Design Concept

Global ESD is using Design-Based Research to develop Education for Sustainable Development (ESD) programming. Design-Based Research (DBR; DBR Collective, 2003) is an approach within education science that seeks to develop layers of generalizable design principles for teaching and learning, through the iterative implementation and evaluation of these principles across real-world school contexts, through long-term collaborations between researchers and school-based educators, and with an emphasis on pragmatism and workability in real world contexts (Anderson & Shattuck, 2012 ; Cobb et al., 2003).

We have developed a generalized educational design concept as a starting point, from which more specific design principles and content anchors emanate. These help us to develop specific teaching tools, including classroom materials, worksheets, discussion guides, and assessment tools.

Within this broad approach, we are using the Understanding by Design® (UbD) process developed by Wiggins & McTighe (2005) to develop, implement, test, and refine specific units, tailored to specific classroom contexts.

Reflecting on the everyday experience of social behavior in the light of evolution and sustainability

Our design concept links students’ everyday experiences of behavioral variation to relevant behavioral dimensions of sustainability issues, through iterative scaffolding that uses human science research, computer-based simulations, and the linkages provided by analogies, metaphors, models, and narratives of human behavior, as key sources for developing classroom learning materials. By connecting to students’ intuitive, embodied understanding of the behavioral variation that pervades their world, educators can be provided with a powerful toolkit for cultivating more scientifically adequate and more applied understandings of our evolving species and our globalizing society.

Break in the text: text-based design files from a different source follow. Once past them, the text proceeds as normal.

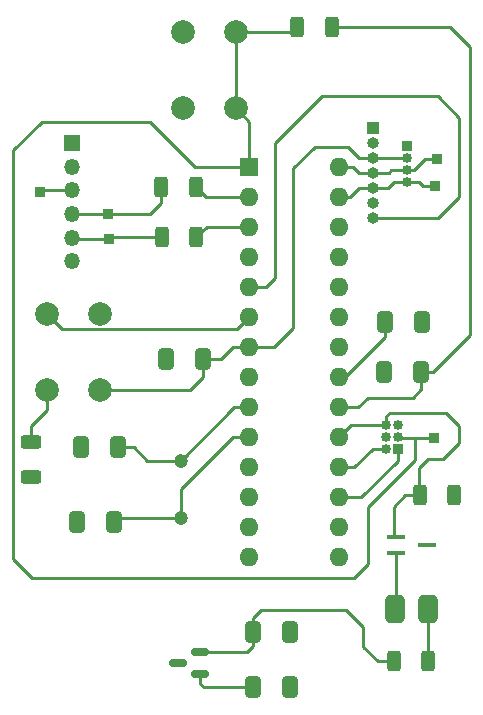
<source format=gbr>
%TF.GenerationSoftware,KiCad,Pcbnew,7.0.8*%
%TF.CreationDate,2023-11-13T12:09:03-08:00*%
%TF.ProjectId,411 PCB Arduino + Board Design,34313120-5043-4422-9041-726475696e6f,rev?*%
%TF.SameCoordinates,Original*%
%TF.FileFunction,Copper,L1,Top*%
%TF.FilePolarity,Positive*%
%FSLAX46Y46*%
G04 Gerber Fmt 4.6, Leading zero omitted, Abs format (unit mm)*
G04 Created by KiCad (PCBNEW 7.0.8) date 2023-11-13 12:09:03*
%MOMM*%
%LPD*%
G01*
G04 APERTURE LIST*
G04 Aperture macros list*
%AMRoundRect*
0 Rectangle with rounded corners*
0 $1 Rounding radius*
0 $2 $3 $4 $5 $6 $7 $8 $9 X,Y pos of 4 corners*
0 Add a 4 corners polygon primitive as box body*
4,1,4,$2,$3,$4,$5,$6,$7,$8,$9,$2,$3,0*
0 Add four circle primitives for the rounded corners*
1,1,$1+$1,$2,$3*
1,1,$1+$1,$4,$5*
1,1,$1+$1,$6,$7*
1,1,$1+$1,$8,$9*
0 Add four rect primitives between the rounded corners*
20,1,$1+$1,$2,$3,$4,$5,0*
20,1,$1+$1,$4,$5,$6,$7,0*
20,1,$1+$1,$6,$7,$8,$9,0*
20,1,$1+$1,$8,$9,$2,$3,0*%
G04 Aperture macros list end*
%TA.AperFunction,SMDPad,CuDef*%
%ADD10RoundRect,0.250000X-0.312500X-0.625000X0.312500X-0.625000X0.312500X0.625000X-0.312500X0.625000X0*%
%TD*%
%TA.AperFunction,ComponentPad*%
%ADD11R,0.850000X0.850000*%
%TD*%
%TA.AperFunction,ComponentPad*%
%ADD12C,2.000000*%
%TD*%
%TA.AperFunction,SMDPad,CuDef*%
%ADD13RoundRect,0.250000X-0.412500X-0.650000X0.412500X-0.650000X0.412500X0.650000X-0.412500X0.650000X0*%
%TD*%
%TA.AperFunction,SMDPad,CuDef*%
%ADD14R,1.500000X0.450000*%
%TD*%
%TA.AperFunction,ComponentPad*%
%ADD15R,1.000000X1.000000*%
%TD*%
%TA.AperFunction,ComponentPad*%
%ADD16O,1.000000X1.000000*%
%TD*%
%TA.AperFunction,SMDPad,CuDef*%
%ADD17RoundRect,0.412500X-0.412500X-0.792500X0.412500X-0.792500X0.412500X0.792500X-0.412500X0.792500X0*%
%TD*%
%TA.AperFunction,SMDPad,CuDef*%
%ADD18RoundRect,0.250000X0.312500X0.625000X-0.312500X0.625000X-0.312500X-0.625000X0.312500X-0.625000X0*%
%TD*%
%TA.AperFunction,SMDPad,CuDef*%
%ADD19RoundRect,0.250000X0.412500X0.650000X-0.412500X0.650000X-0.412500X-0.650000X0.412500X-0.650000X0*%
%TD*%
%TA.AperFunction,ComponentPad*%
%ADD20C,1.193800*%
%TD*%
%TA.AperFunction,ComponentPad*%
%ADD21O,0.850000X0.850000*%
%TD*%
%TA.AperFunction,SMDPad,CuDef*%
%ADD22RoundRect,0.150000X0.587500X0.150000X-0.587500X0.150000X-0.587500X-0.150000X0.587500X-0.150000X0*%
%TD*%
%TA.AperFunction,ComponentPad*%
%ADD23R,1.600000X1.600000*%
%TD*%
%TA.AperFunction,ComponentPad*%
%ADD24O,1.600000X1.600000*%
%TD*%
%TA.AperFunction,SMDPad,CuDef*%
%ADD25RoundRect,0.250000X0.625000X-0.312500X0.625000X0.312500X-0.625000X0.312500X-0.625000X-0.312500X0*%
%TD*%
%TA.AperFunction,ComponentPad*%
%ADD26R,1.350000X1.350000*%
%TD*%
%TA.AperFunction,ComponentPad*%
%ADD27O,1.350000X1.350000*%
%TD*%
%TA.AperFunction,Conductor*%
%ADD28C,0.250000*%
%TD*%
G04 APERTURE END LIST*
D10*
%TO.P,R2,1*%
%TO.N,+3.3V*%
X172222700Y-110388400D03*
%TO.P,R2,2*%
%TO.N,Net-(D1-A)*%
X175147700Y-110388400D03*
%TD*%
D11*
%TO.P,TP4,1,1*%
%TO.N,Net-(J2-Pin_5)*%
X148132800Y-74625200D03*
%TD*%
D12*
%TO.P,SW3,1,1*%
%TO.N,+3.3V*%
X147370800Y-87475200D03*
%TO.P,SW3,2,2*%
%TO.N,Net-(R6-Pad2)*%
X142870800Y-87475200D03*
%TO.P,SW3,3,K*%
%TO.N,unconnected-(SW3-K-Pad3)*%
X147370800Y-80975200D03*
%TO.P,SW3,4,A*%
%TO.N,Net-(SW3-A)*%
X142870800Y-80975200D03*
%TD*%
D13*
%TO.P,C3,1*%
%TO.N,GND*%
X152983400Y-84785200D03*
%TO.P,C3,2*%
%TO.N,+3.3V*%
X156108400Y-84785200D03*
%TD*%
D10*
%TO.P,R3,1*%
%TO.N,Net-(J1-SCK)*%
X174457900Y-96367600D03*
%TO.P,R3,2*%
%TO.N,GND*%
X177382900Y-96367600D03*
%TD*%
D11*
%TO.P,TP3,1,1*%
%TO.N,Net-(J2-Pin_4)*%
X148082000Y-72542400D03*
%TD*%
D14*
%TO.P,Q1,1,G*%
%TO.N,Net-(J1-SCK)*%
X172406000Y-99934000D03*
%TO.P,Q1,2,D*%
%TO.N,Net-(D1-K)*%
X172406000Y-101234000D03*
%TO.P,Q1,3,S*%
%TO.N,GND*%
X175066000Y-100584000D03*
%TD*%
D15*
%TO.P,JP1,1,1*%
%TO.N,/V_IN*%
X170484800Y-65227200D03*
D16*
%TO.P,JP1,2,2*%
%TO.N,GND*%
X170484800Y-66497200D03*
%TO.P,JP1,3,3*%
%TO.N,+3.3V*%
X170484800Y-67767200D03*
%TO.P,JP1,4,4*%
%TO.N,/SCL_3.3V*%
X170484800Y-69037200D03*
%TO.P,JP1,5,5*%
%TO.N,/SDA_3.3V*%
X170484800Y-70307200D03*
%TO.P,JP1,6,6*%
%TO.N,/INT*%
X170484800Y-71577200D03*
%TO.P,JP1,7,7*%
%TO.N,/LED_EN*%
X170484800Y-72847200D03*
%TD*%
D17*
%TO.P,D1,1,K*%
%TO.N,Net-(D1-K)*%
X172383800Y-106019600D03*
%TO.P,D1,2,A*%
%TO.N,Net-(D1-A)*%
X175183800Y-106019600D03*
%TD*%
D13*
%TO.P,C2,1*%
%TO.N,GND*%
X145757500Y-92303600D03*
%TO.P,C2,2*%
%TO.N,Net-(U1-XTAL1{slash}PB6)*%
X148882500Y-92303600D03*
%TD*%
D18*
%TO.P,R1,1*%
%TO.N,+3.3V*%
X166979600Y-56743600D03*
%TO.P,R1,2*%
%TO.N,Net-(J1-~{RST})*%
X164054600Y-56743600D03*
%TD*%
D13*
%TO.P,C6,1*%
%TO.N,+VDC*%
X160298600Y-112623600D03*
%TO.P,C6,2*%
%TO.N,GND*%
X163423600Y-112623600D03*
%TD*%
D12*
%TO.P,SW1,1,A*%
%TO.N,GND*%
X154402400Y-63599200D03*
X154402400Y-57099200D03*
%TO.P,SW1,2,B*%
%TO.N,Net-(J1-~{RST})*%
X158902400Y-63599200D03*
X158902400Y-57099200D03*
%TD*%
D19*
%TO.P,C5,1*%
%TO.N,GND*%
X174638100Y-81686400D03*
%TO.P,C5,2*%
%TO.N,Net-(U1-AREF)*%
X171513100Y-81686400D03*
%TD*%
D20*
%TO.P,Y1,1,1*%
%TO.N,Net-(U1-XTAL1{slash}PB6)*%
X154228800Y-93421200D03*
%TO.P,Y1,2,2*%
%TO.N,Net-(U1-XTAL2{slash}PB7)*%
X154228800Y-98301201D03*
%TD*%
D11*
%TO.P,J4,1,Pin_1*%
%TO.N,GND*%
X173329600Y-66802000D03*
D21*
%TO.P,J4,2,Pin_2*%
%TO.N,+3.3V*%
X173329600Y-67802000D03*
%TO.P,J4,3,Pin_3*%
%TO.N,/SCL_3.3V*%
X173329600Y-68802000D03*
%TO.P,J4,4,Pin_4*%
%TO.N,/SDA_3.3V*%
X173329600Y-69802000D03*
%TD*%
D13*
%TO.P,C4,1*%
%TO.N,GND*%
X171411500Y-85953600D03*
%TO.P,C4,2*%
%TO.N,+3.3V*%
X174536500Y-85953600D03*
%TD*%
D22*
%TO.P,J5,1,VIN*%
%TO.N,+VDC*%
X155849800Y-111490800D03*
%TO.P,J5,2,VOUT*%
%TO.N,+3.3V*%
X155849800Y-109590800D03*
%TO.P,J5,3,GND*%
%TO.N,GND*%
X153974800Y-110540800D03*
%TD*%
D11*
%TO.P,TP2,1,1*%
%TO.N,Net-(J2-Pin_3)*%
X142290800Y-70713600D03*
%TD*%
D23*
%TO.P,U1,1,~{RESET}/PC6*%
%TO.N,Net-(J1-~{RST})*%
X160020000Y-68580000D03*
D24*
%TO.P,U1,2,(RXD)PD0*%
%TO.N,Net-(U1-(RXD)PD0)*%
X160020000Y-71120000D03*
%TO.P,U1,3,(TXD)PD1*%
%TO.N,Net-(U1-(TXD)PD1)*%
X160020000Y-73660000D03*
%TO.P,U1,4,(INT0)PD2*%
%TO.N,unconnected-(U1-(INT0)PD2-Pad4)*%
X160020000Y-76200000D03*
%TO.P,U1,5,(INT1)PD3*%
%TO.N,/LED_EN*%
X160020000Y-78740000D03*
%TO.P,U1,6,(T0)PD4*%
%TO.N,Net-(SW3-A)*%
X160020000Y-81280000D03*
%TO.P,U1,7,VCC*%
%TO.N,+3.3V*%
X160020000Y-83820000D03*
%TO.P,U1,8,GND*%
%TO.N,GND*%
X160020000Y-86360000D03*
%TO.P,U1,9,XTAL1/PB6*%
%TO.N,Net-(U1-XTAL1{slash}PB6)*%
X160020000Y-88900000D03*
%TO.P,U1,10,XTAL2/PB7*%
%TO.N,Net-(U1-XTAL2{slash}PB7)*%
X160020000Y-91440000D03*
%TO.P,U1,11,(T1)PD5*%
%TO.N,unconnected-(U1-(T1)PD5-Pad11)*%
X160020000Y-93980000D03*
%TO.P,U1,12,(AIN0)PD6*%
%TO.N,unconnected-(U1-(AIN0)PD6-Pad12)*%
X160020000Y-96520000D03*
%TO.P,U1,13,(AIN1)PD7*%
%TO.N,unconnected-(U1-(AIN1)PD7-Pad13)*%
X160020000Y-99060000D03*
%TO.P,U1,14,(ICP)PB0*%
%TO.N,unconnected-(U1-(ICP)PB0-Pad14)*%
X160020000Y-101600000D03*
%TO.P,U1,15,(OC1)PB1*%
%TO.N,unconnected-(U1-(OC1)PB1-Pad15)*%
X167640000Y-101600000D03*
%TO.P,U1,16,(SS)PB2*%
%TO.N,unconnected-(U1-(SS)PB2-Pad16)*%
X167640000Y-99060000D03*
%TO.P,U1,17,(MOSI)PB3*%
%TO.N,Net-(J1-MOSI)*%
X167640000Y-96520000D03*
%TO.P,U1,18,(MISO)PB4*%
%TO.N,Net-(J1-MISO)*%
X167640000Y-93980000D03*
%TO.P,U1,19,(SCK)PB5*%
%TO.N,Net-(J1-SCK)*%
X167640000Y-91440000D03*
%TO.P,U1,20,AVCC*%
%TO.N,+3.3V*%
X167640000Y-88900000D03*
%TO.P,U1,21,AREF*%
%TO.N,Net-(U1-AREF)*%
X167640000Y-86360000D03*
%TO.P,U1,22,GND*%
%TO.N,GND*%
X167640000Y-83820000D03*
%TO.P,U1,23,(ADC0)PC0*%
%TO.N,unconnected-(U1-(ADC0)PC0-Pad23)*%
X167640000Y-81280000D03*
%TO.P,U1,24,(ADC1)PC1*%
%TO.N,unconnected-(U1-(ADC1)PC1-Pad24)*%
X167640000Y-78740000D03*
%TO.P,U1,25,(ADC2)PC2*%
%TO.N,unconnected-(U1-(ADC2)PC2-Pad25)*%
X167640000Y-76200000D03*
%TO.P,U1,26,(ADC3)PC3*%
%TO.N,unconnected-(U1-(ADC3)PC3-Pad26)*%
X167640000Y-73660000D03*
%TO.P,U1,27,(ADC4/SDA)PC4*%
%TO.N,/SDA_3.3V*%
X167640000Y-71120000D03*
%TO.P,U1,28,(ADC5/SCL)PC5*%
%TO.N,/SCL_3.3V*%
X167640000Y-68580000D03*
%TD*%
D13*
%TO.P,C7,1*%
%TO.N,+3.3V*%
X160298600Y-107950000D03*
%TO.P,C7,2*%
%TO.N,GND*%
X163423600Y-107950000D03*
%TD*%
D11*
%TO.P,TP6,1,1*%
%TO.N,/SDA_3.3V*%
X175768000Y-70154800D03*
%TD*%
%TO.P,TP1,1,1*%
%TO.N,Net-(J1-~{RST})*%
X175666400Y-91541600D03*
%TD*%
D21*
%TO.P,J1,1,MISO*%
%TO.N,Net-(J1-MISO)*%
X171567600Y-92424000D03*
%TO.P,J1,2,VCC*%
%TO.N,+5V*%
X171567600Y-91424000D03*
%TO.P,J1,3,SCK*%
%TO.N,Net-(J1-SCK)*%
X171567600Y-90424000D03*
D11*
%TO.P,J1,4,MOSI*%
%TO.N,Net-(J1-MOSI)*%
X172567600Y-92424000D03*
D21*
%TO.P,J1,5,~{RST}*%
%TO.N,Net-(J1-~{RST})*%
X172567600Y-91424000D03*
%TO.P,J1,6,GND*%
%TO.N,GND*%
X172567600Y-90424000D03*
%TD*%
D18*
%TO.P,R5,1*%
%TO.N,Net-(U1-(TXD)PD1)*%
X155538900Y-74523600D03*
%TO.P,R5,2*%
%TO.N,Net-(J2-Pin_5)*%
X152613900Y-74523600D03*
%TD*%
D11*
%TO.P,TP5,1,1*%
%TO.N,/SCL_3.3V*%
X175920400Y-67919600D03*
%TD*%
D25*
%TO.P,R6,1*%
%TO.N,GND*%
X141528800Y-94782100D03*
%TO.P,R6,2*%
%TO.N,Net-(R6-Pad2)*%
X141528800Y-91857100D03*
%TD*%
D13*
%TO.P,C1,1*%
%TO.N,GND*%
X145452700Y-98653600D03*
%TO.P,C1,2*%
%TO.N,Net-(U1-XTAL2{slash}PB7)*%
X148577700Y-98653600D03*
%TD*%
D18*
%TO.P,R4,1*%
%TO.N,Net-(U1-(RXD)PD0)*%
X155488100Y-70256400D03*
%TO.P,R4,2*%
%TO.N,Net-(J2-Pin_4)*%
X152563100Y-70256400D03*
%TD*%
D26*
%TO.P,J2,1,Pin_1*%
%TO.N,GND*%
X145034000Y-66548000D03*
D27*
%TO.P,J2,2,Pin_2*%
%TO.N,unconnected-(J2-Pin_2-Pad2)*%
X145034000Y-68548000D03*
%TO.P,J2,3,Pin_3*%
%TO.N,Net-(J2-Pin_3)*%
X145034000Y-70548000D03*
%TO.P,J2,4,Pin_4*%
%TO.N,Net-(J2-Pin_4)*%
X145034000Y-72548000D03*
%TO.P,J2,5,Pin_5*%
%TO.N,Net-(J2-Pin_5)*%
X145034000Y-74548000D03*
%TO.P,J2,6,Pin_6*%
%TO.N,unconnected-(J2-Pin_6-Pad6)*%
X145034000Y-76548000D03*
%TD*%
D28*
%TO.N,Net-(U1-XTAL2{slash}PB7)*%
X154228800Y-95859600D02*
X154228800Y-98301201D01*
X158648400Y-91440000D02*
X154228800Y-95859600D01*
X160020000Y-91440000D02*
X158648400Y-91440000D01*
X154228800Y-98301201D02*
X148930099Y-98301201D01*
X148930099Y-98301201D02*
X148577700Y-98653600D01*
%TO.N,Net-(U1-XTAL1{slash}PB6)*%
X160020000Y-88900000D02*
X158750000Y-88900000D01*
X154228800Y-93421200D02*
X151333200Y-93421200D01*
X158750000Y-88900000D02*
X154228800Y-93421200D01*
X151333200Y-93421200D02*
X150215600Y-92303600D01*
X150215600Y-92303600D02*
X148882500Y-92303600D01*
%TO.N,+3.3V*%
X167647200Y-88907200D02*
X169207600Y-88907200D01*
X173294800Y-67767200D02*
X173329600Y-67802000D01*
X147370800Y-87475200D02*
X154993200Y-87475200D01*
X169672000Y-109189250D02*
X170871150Y-110388400D01*
X168351200Y-66852800D02*
X165557200Y-66852800D01*
X170484800Y-67767200D02*
X169265600Y-67767200D01*
X159852400Y-109590800D02*
X160298600Y-109144600D01*
X160298600Y-107950000D02*
X160298600Y-106757000D01*
X160020000Y-83820000D02*
X158597600Y-83820000D01*
X157632400Y-84785200D02*
X156108400Y-84785200D01*
X170484800Y-67767200D02*
X173294800Y-67767200D01*
X167640000Y-88900000D02*
X167647200Y-88907200D01*
X170027600Y-88087200D02*
X173837600Y-88087200D01*
X174536500Y-85953600D02*
X175564800Y-85953600D01*
X168198800Y-106070400D02*
X169672000Y-107543600D01*
X174536500Y-87388300D02*
X174536500Y-85953600D01*
X163728400Y-82194400D02*
X162102800Y-83820000D01*
X160298600Y-109144600D02*
X160298600Y-107950000D01*
X169265600Y-67767200D02*
X168351200Y-66852800D01*
X175564800Y-85953600D02*
X178714400Y-82804000D01*
X177038000Y-56743600D02*
X166979600Y-56743600D01*
X154993200Y-87475200D02*
X156108400Y-86360000D01*
X160298600Y-106757000D02*
X160985200Y-106070400D01*
X178714400Y-82804000D02*
X178714400Y-58420000D01*
X155849800Y-109590800D02*
X159852400Y-109590800D01*
X169672000Y-107543600D02*
X169672000Y-109189250D01*
X160985200Y-106070400D02*
X168198800Y-106070400D01*
X169207600Y-88907200D02*
X170027600Y-88087200D01*
X173837600Y-88087200D02*
X174536500Y-87388300D01*
X162102800Y-83820000D02*
X160020000Y-83820000D01*
X156108400Y-86360000D02*
X156108400Y-84785200D01*
X170871150Y-110388400D02*
X172222700Y-110388400D01*
X178714400Y-58420000D02*
X177038000Y-56743600D01*
X163728400Y-68681600D02*
X163728400Y-82194400D01*
X158597600Y-83820000D02*
X157632400Y-84785200D01*
X165557200Y-66852800D02*
X163728400Y-68681600D01*
%TO.N,Net-(U1-AREF)*%
X171513100Y-81686400D02*
X171513100Y-82944100D01*
X168097200Y-86360000D02*
X167640000Y-86360000D01*
X171513100Y-82944100D02*
X168097200Y-86360000D01*
%TO.N,+VDC*%
X156159200Y-112623600D02*
X155849800Y-112314200D01*
X160298600Y-112623600D02*
X156159200Y-112623600D01*
X155849800Y-112314200D02*
X155849800Y-111490800D01*
%TO.N,Net-(D1-K)*%
X172406000Y-105997400D02*
X172383800Y-106019600D01*
X172406000Y-101234000D02*
X172406000Y-105997400D01*
%TO.N,Net-(D1-A)*%
X175183800Y-106019600D02*
X175183800Y-110352300D01*
X175183800Y-110352300D02*
X175147700Y-110388400D01*
%TO.N,Net-(J1-MISO)*%
X170466000Y-92424000D02*
X171567600Y-92424000D01*
X168910000Y-93980000D02*
X170466000Y-92424000D01*
X167640000Y-93980000D02*
X168910000Y-93980000D01*
%TO.N,Net-(J1-SCK)*%
X175158400Y-93319600D02*
X174396400Y-94081600D01*
X174396400Y-94081600D02*
X174396400Y-96367600D01*
X171567600Y-89678000D02*
X171888400Y-89357200D01*
X177800000Y-91897200D02*
X176377600Y-93319600D01*
X176377600Y-93319600D02*
X175158400Y-93319600D01*
X172222700Y-99750700D02*
X172222700Y-97322100D01*
X171567600Y-90424000D02*
X171567600Y-89678000D01*
X173177200Y-96367600D02*
X174457900Y-96367600D01*
X167640000Y-91440000D02*
X168656000Y-90424000D01*
X171888400Y-89357200D02*
X176682400Y-89357200D01*
X172406000Y-99934000D02*
X172222700Y-99750700D01*
X176682400Y-89357200D02*
X177800000Y-90474800D01*
X172222700Y-97322100D02*
X173177200Y-96367600D01*
X177800000Y-90474800D02*
X177800000Y-91897200D01*
X168656000Y-90424000D02*
X171567600Y-90424000D01*
%TO.N,Net-(J1-MOSI)*%
X172567600Y-93421200D02*
X172567600Y-92424000D01*
X167640000Y-96520000D02*
X169468800Y-96520000D01*
X169468800Y-96520000D02*
X172567600Y-93421200D01*
%TO.N,Net-(J1-~{RST})*%
X174040800Y-91541600D02*
X172685200Y-91541600D01*
X141579600Y-103327200D02*
X140004800Y-101752400D01*
X140004800Y-67157600D02*
X142443200Y-64719200D01*
X170027600Y-102158800D02*
X168859200Y-103327200D01*
X155448000Y-68580000D02*
X160020000Y-68580000D01*
X172685200Y-91541600D02*
X172567600Y-91424000D01*
X170027600Y-97383600D02*
X170027600Y-102158800D01*
X140004800Y-101752400D02*
X140004800Y-67157600D01*
X158902400Y-57099200D02*
X163699000Y-57099200D01*
X174040800Y-93370400D02*
X170027600Y-97383600D01*
X168859200Y-103327200D02*
X141579600Y-103327200D01*
X158902400Y-63599200D02*
X158902400Y-57099200D01*
X142443200Y-64719200D02*
X151587200Y-64719200D01*
X160020000Y-64716800D02*
X158902400Y-63599200D01*
X175666400Y-91541600D02*
X174040800Y-91541600D01*
X160020000Y-68580000D02*
X160020000Y-64716800D01*
X151587200Y-64719200D02*
X155448000Y-68580000D01*
X163699000Y-57099200D02*
X164054600Y-56743600D01*
X174040800Y-91541600D02*
X174040800Y-93370400D01*
%TO.N,Net-(J2-Pin_3)*%
X145034000Y-70548000D02*
X142456400Y-70548000D01*
X142456400Y-70548000D02*
X142290800Y-70713600D01*
%TO.N,Net-(J2-Pin_4)*%
X148082000Y-72542400D02*
X145039600Y-72542400D01*
X152563100Y-71617300D02*
X152563100Y-70256400D01*
X151638000Y-72542400D02*
X152563100Y-71617300D01*
X148082000Y-72542400D02*
X151638000Y-72542400D01*
X145039600Y-72542400D02*
X145034000Y-72548000D01*
%TO.N,Net-(J2-Pin_5)*%
X152613900Y-74523600D02*
X148234400Y-74523600D01*
X145111200Y-74625200D02*
X145034000Y-74548000D01*
X148132800Y-74625200D02*
X145111200Y-74625200D01*
X148234400Y-74523600D02*
X148132800Y-74625200D01*
%TO.N,/SCL_3.3V*%
X170484800Y-69037200D02*
X171805600Y-69037200D01*
X174853600Y-67919600D02*
X175920400Y-67919600D01*
X172040800Y-68802000D02*
X173329600Y-68802000D01*
X171805600Y-69037200D02*
X172040800Y-68802000D01*
X167640000Y-68580000D02*
X168808400Y-68580000D01*
X168808400Y-68580000D02*
X169265600Y-69037200D01*
X173329600Y-68802000D02*
X173971200Y-68802000D01*
X173971200Y-68802000D02*
X174853600Y-67919600D01*
X169265600Y-69037200D02*
X170484800Y-69037200D01*
%TO.N,/SDA_3.3V*%
X167640000Y-71120000D02*
X168503600Y-71120000D01*
X170484800Y-70307200D02*
X171754800Y-70307200D01*
X173329600Y-69802000D02*
X174399200Y-69802000D01*
X168503600Y-71120000D02*
X169316400Y-70307200D01*
X174399200Y-69802000D02*
X174752000Y-70154800D01*
X169316400Y-70307200D02*
X170484800Y-70307200D01*
X174752000Y-70154800D02*
X175768000Y-70154800D01*
X172260000Y-69802000D02*
X173329600Y-69802000D01*
X171754800Y-70307200D02*
X172260000Y-69802000D01*
%TO.N,/LED_EN*%
X177800000Y-64414400D02*
X175971200Y-62585600D01*
X177800000Y-71069200D02*
X177800000Y-64414400D01*
X175971200Y-62585600D02*
X166166800Y-62585600D01*
X166166800Y-62585600D02*
X162204400Y-66548000D01*
X170484800Y-72847200D02*
X176022000Y-72847200D01*
X162204400Y-77927200D02*
X161391600Y-78740000D01*
X162204400Y-66548000D02*
X162204400Y-77927200D01*
X161391600Y-78740000D02*
X160020000Y-78740000D01*
X176022000Y-72847200D02*
X177800000Y-71069200D01*
%TO.N,Net-(U1-(RXD)PD0)*%
X160020000Y-71120000D02*
X156351700Y-71120000D01*
X156351700Y-71120000D02*
X155488100Y-70256400D01*
%TO.N,Net-(U1-(TXD)PD1)*%
X160020000Y-73660000D02*
X156402500Y-73660000D01*
X156402500Y-73660000D02*
X155538900Y-74523600D01*
%TO.N,Net-(R6-Pad2)*%
X141528800Y-90525600D02*
X142870800Y-89183600D01*
X141528800Y-91857100D02*
X141528800Y-90525600D01*
X142870800Y-89183600D02*
X142870800Y-87475200D01*
%TO.N,Net-(SW3-A)*%
X158999800Y-82300200D02*
X144195800Y-82300200D01*
X144195800Y-82300200D02*
X142870800Y-80975200D01*
X160020000Y-81280000D02*
X158999800Y-82300200D01*
%TD*%
M02*

</source>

The concept also makes explicit the fact that the experiences that students have in their lives and in school emerge from an evolutionary developmental context, and feed into how communities will be shaped in the future. Conversely, reflection, experience, and engagement in sustainable community development shapes part of students’ developmental context.



References

  • Anderson, T., & Shattuck, J. (2012). Design-Based Research: A Decade of Progress in Education Research? Educational Researcher, 41(1), 16–25. http://doi.org/10.3102/0013189X11428813
  • Cobb, P. A., Confrey, J., DiSessa, A. A., Lehrer, R., & Schauble, L. (2003). Design experiments in educational research. Educational Researcher, 32(1), 9–13. https://doi.org/10.3102/0013189X032001009
  • DBR Collective (The Design-Based Research Collective) (2003). Design-Based Research: An Emerging Paradigm for Educational Inquiry. Educational Researcher, 32(1), 5–8. http://doi.org/10.3102/0013189X032001005
  • Wiggins, G. P., & McTighe, J. (2005). Understanding by design. Association for Supervision and Curriculum Development (2nd ed.). Alexandria, VA, USA: Association for Supervision and Curriculum Development (ASCD).